Reproduce, line for line and unchanged, the text read from each of the records below, leaving the pictures out of your answer.

========================================================================

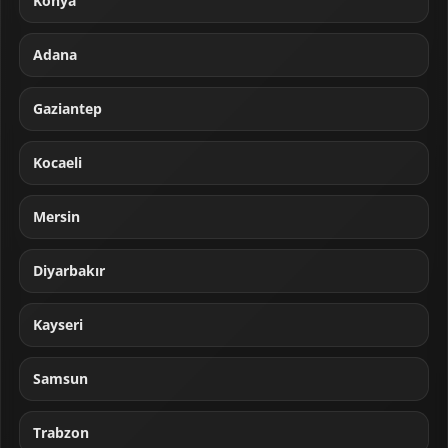
Konya
Adana
Gaziantep
Kocaeli
Mersin
Diyarbakır
Kayseri
Samsun
Trabzon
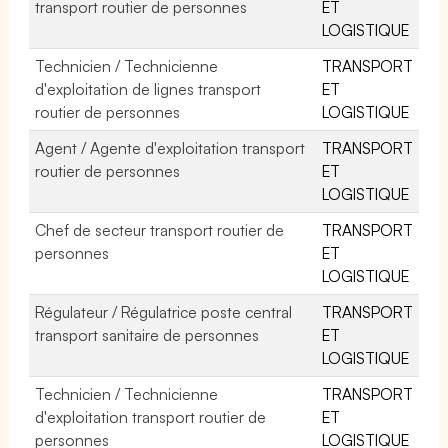
transport routier de personnes
ET
LOGISTIQUE
Technicien / Technicienne
TRANSPORT
d'exploitation de lignes transport
ET
routier de personnes
LOGISTIQUE
Agent / Agente d'exploitation transport
TRANSPORT
routier de personnes
ET
LOGISTIQUE
Chef de secteur transport routier de
TRANSPORT
personnes
ET
LOGISTIQUE
Régulateur / Régulatrice poste central
TRANSPORT
transport sanitaire de personnes
ET
LOGISTIQUE
Technicien / Technicienne
TRANSPORT
d'exploitation transport routier de
ET
personnes
LOGISTIQUE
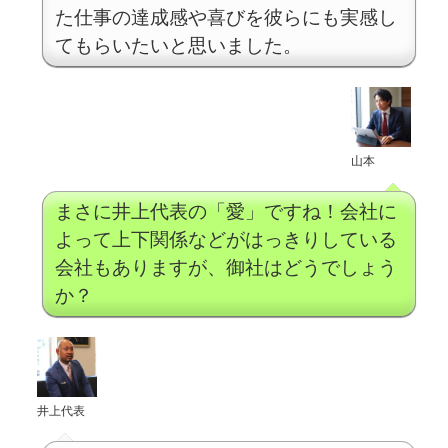
た仕事の達成感や喜びを彼らにも実感し
てもらいたいと思いました。
山本
まさに井上代表の「愛」ですね！会社に
よって上下関係などがはっきりしている
会社もありますが、御社はどうでしょう
か？
井上代表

========================================================================

Finished exercise:
Konya
Adana
Gaziantep
Kocaeli
Mersin
Diyarbakır
Kayseri
Samsun
Trabzon
transport routier de personnes
ET
LOGISTIQUE
Technicien / Technicienne
TRANSPORT
d'exploitation de lignes transport
ET
routier de personnes
LOGISTIQUE
Agent / Agente d'exploitation transport
TRANSPORT
routier de personnes
ET
LOGISTIQUE
Chef de secteur transport routier de
TRANSPORT
personnes
ET
LOGISTIQUE
Régulateur / Régulatrice poste central
TRANSPORT
transport sanitaire de personnes
ET
LOGISTIQUE
Technicien / Technicienne
TRANSPORT
d'exploitation transport routier de
ET
personnes
LOGISTIQUE
た仕事の達成感や喜びを彼らにも実感し
てもらいたいと思いました。
山本
まさに井上代表の「愛」ですね！会社に
よって上下関係などがはっきりしている
会社もありますが、御社はどうでしょう
か？
井上代表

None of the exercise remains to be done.